Manuchan, qui se sous-estimait en fait continuellement malgré son apparente arrogance ressentit une énorme bouffée de gratitude pour ces paroles et pour son amant.
« Dis moi Airamant, de ce que j’en ai lu et à moins que je fasse erreur, les tayledras et les shin’a’in viennent du même peuple à la base, n’est-ce pas ? »
Manuchan regardait son interlocuteur avec des yeux avides de savoir, comme à son habitude et cela fit sourire celui-ci et le regarder tendrement avant de lui répondre.
« Effectivement, la Déesse nous a permis à l’époque de vivre les uns différemment des autres car tout le monde ne souhaitait pas la même chose. Elle donna aux deux peuples, en échange de serments, des terres ou des pouvoirs. Dans Sa grande sagesse, Elle avait compris qu’une scission était inévitable. Il arrive parfois que certains puissent lui parler, comme les kal’enedral ou certains tayledras, mais cela reste un fait relativement rare. Une chose est sûre en tout, cas : Elle se soucie grandement de ses « enfants » et les soutiendra probablement toujours. »
La ferveur avec laquelle en parlait Airamant laissa supposer au jeune homme que si cela n’était pas vrai, du moins son peuple et les shin’a’in devaient y croire dur comme fer. Il aurait aimé en savoir encore plus, mais l’Adepte aux cheveux blancs en avait déjà dit plus que ce que l’on lui avait demandé. Aussi préféra-t-il taire sa curiosité pour une fois et choisit plutôt de se changer les idées en blottissant son visage dans la nuque du tayledras.

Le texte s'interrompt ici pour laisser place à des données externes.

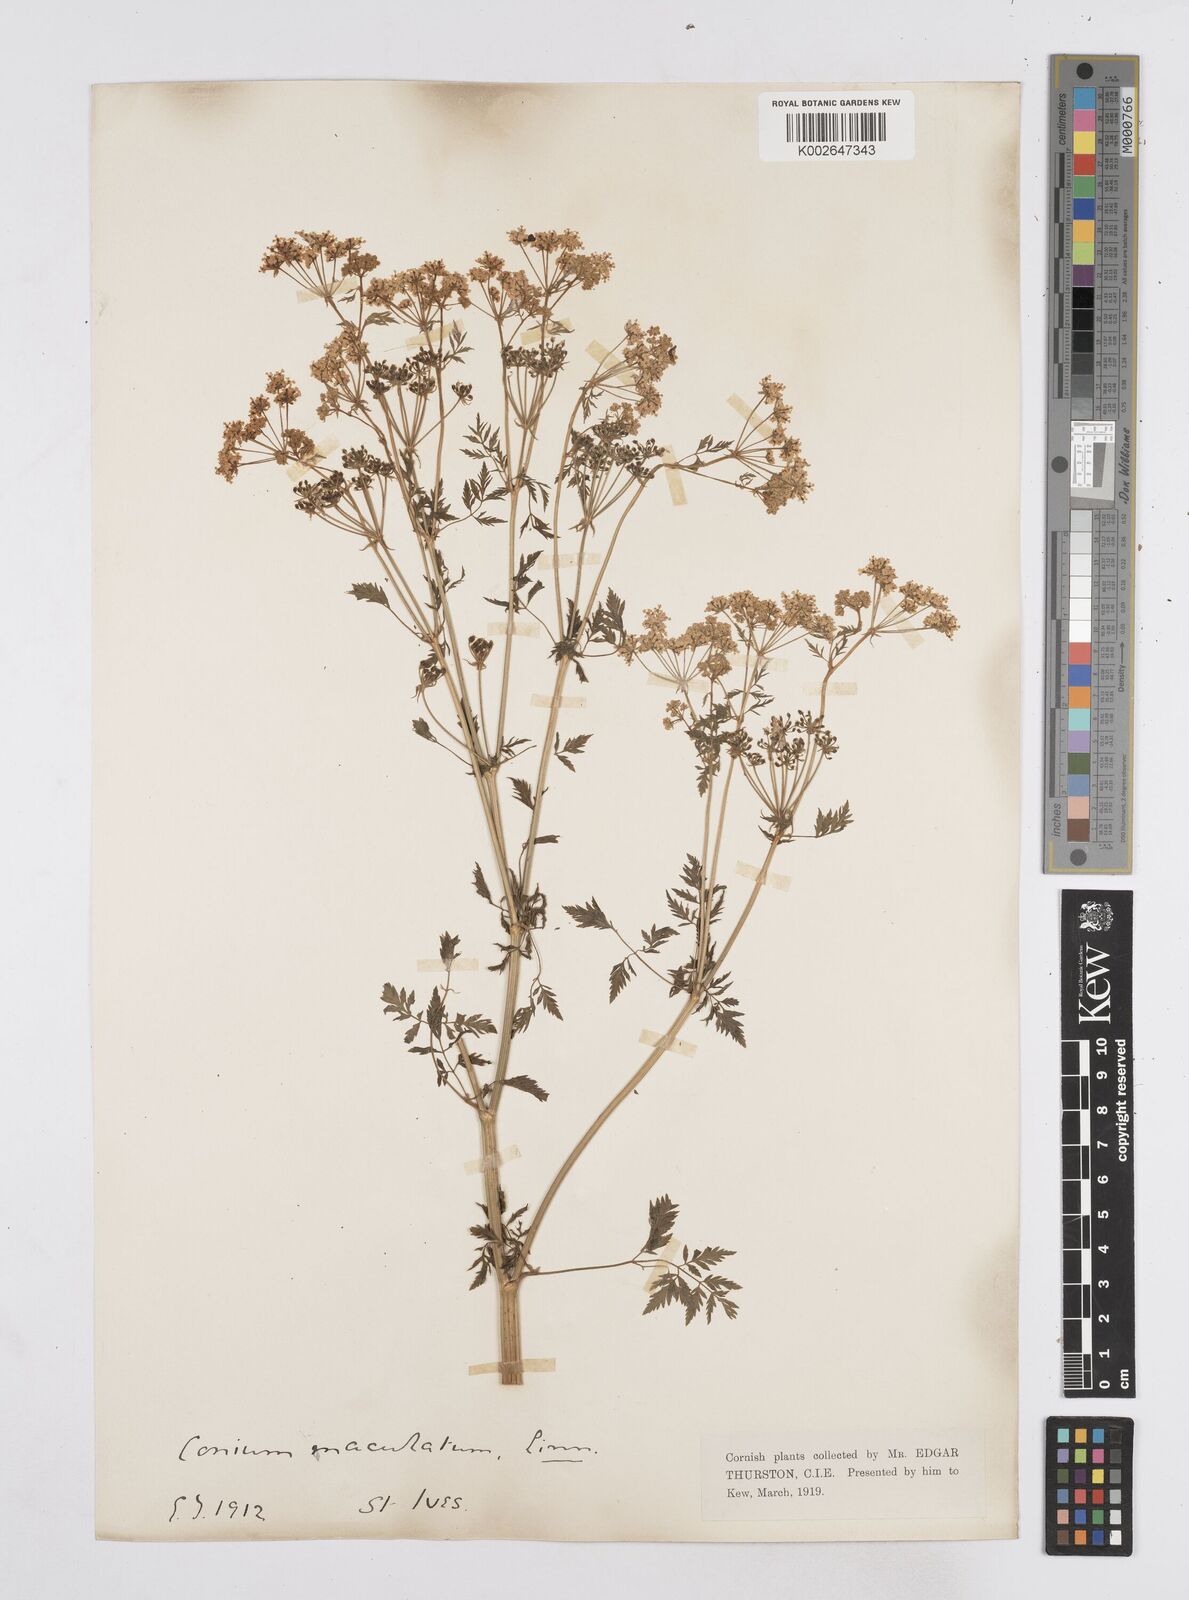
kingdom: Plantae
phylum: Tracheophyta
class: Magnoliopsida
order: Apiales
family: Apiaceae
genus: Conium
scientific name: Conium maculatum
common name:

« Je suis sûr que tu as encore des choses à m’enseigner, mon maître…. »
En cela au moins, Airamant ne se lassait pas de satisfaire sa curiosité.
-Fin du souvenir-
Lorsque Manuchan revint dans la réalité, le cataplasme était prêt. Il avait pris soin de prendre sa dague, non pour se défendre cette fois-ci, mais simplement pour découper les vêtements de Perle afin de ne pas risquer d’abîmer les chairs à vif. Il découpa donc son haut et commença avec un morceau de tissu prélevé sur celui-ci par éponger la plaie avec l’eau qui lui restait, vidant ainsi définitivement la gourde. Une fois que la plaie lui parut propre, il appliqua le cataplasme qui d’une part, atténuerait la douleur si la jeune fille venait à se réveiller et d’autre part combattrait un risque d’infection. Il aurait pu cautériser la plaie grâce à la magie mais Perle risquait d’en souffrir atrocement.

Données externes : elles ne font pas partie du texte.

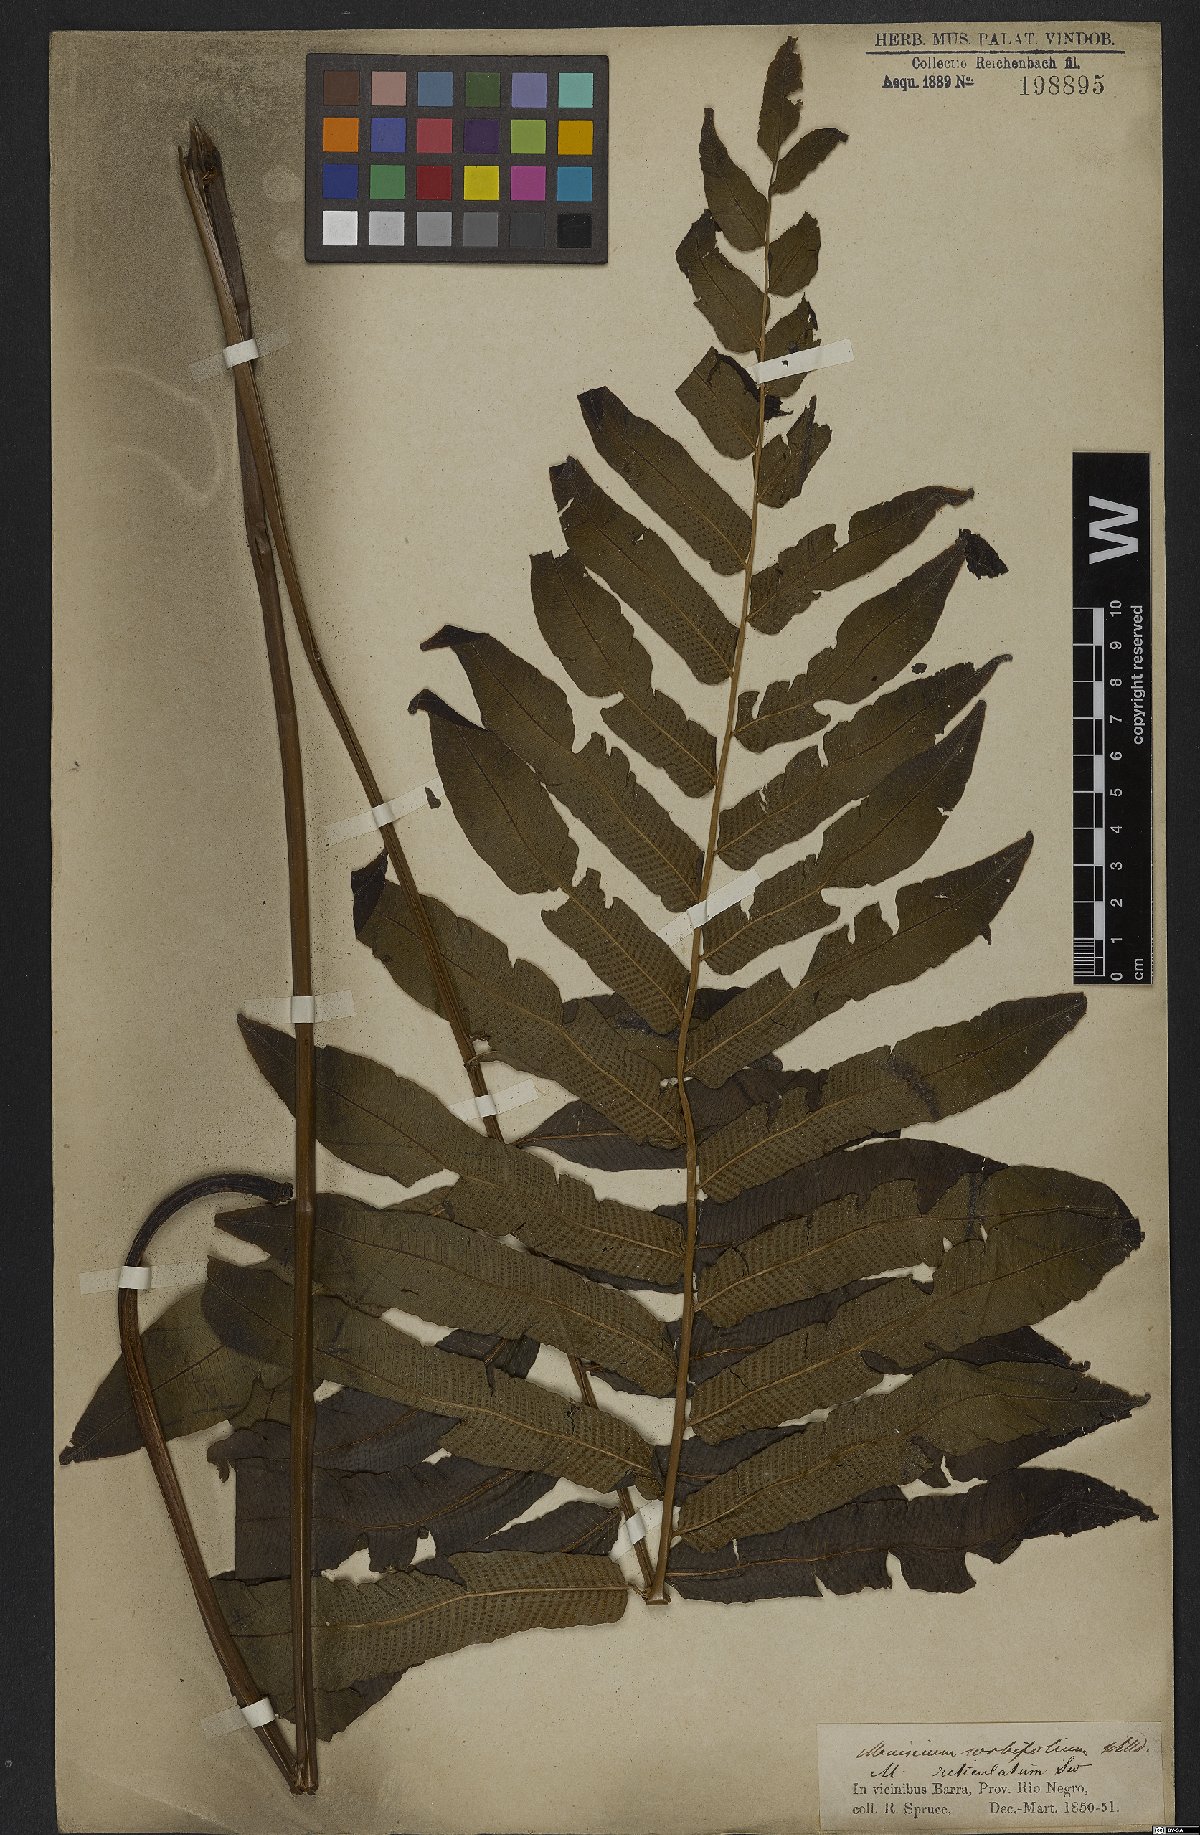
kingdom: Plantae
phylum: Tracheophyta
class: Polypodiopsida
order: Polypodiales
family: Thelypteridaceae
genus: Meniscium
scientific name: Meniscium reticulatum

Le mage s’installa le plus confortablement possible et surveilla attentivement tout mouvement de la demoiselle. Le vent était tombé et l’orage semblait s’éloigner un peu. Réunissant quelques branche sèche - au moins, l’avantage de ne pas avoir de pluie était là- Il entreprit de faire un feu qu’il fit prendre facilement en utilisant juste ce qu’il fallait de magie pour produire les étincelles nécessaires à son allumage. Autant que faire se pouvait, il ne voulait pas que sa présence magique soit remarquée et recourut au même procédé qu’auparavant pour camoufler sa puissance. Si d’autres ennemis pouvaient sentir la magie, il ne souhaitait vraiment pas leur faciliter la tâche ! Sa culpabilité quant aux évènements était bien présente et il s’en voulait terriblement. Bien qu’il ne soit pas réellement fautif, il aurait voulu pouvoir faire mieux. D’un geste instinctif, il écarta les mèches de cheveux du visage de Perle alors qu’une larme unique roulait sur sa joue.
« Bien, chère petite, il ne nous reste plus qu’à attendre que tu te remette suffisamment pour te remettre en selle et grommeler d’un ton insolent quand je te réprimanderai »
Manuchan sourit avec tendresse en regardant la jeune fille et réprima un rire en pensant que si elle avait entendu ce « chère petite » il en aurait probablement pris pour son grade d’une façon ou d’une autre.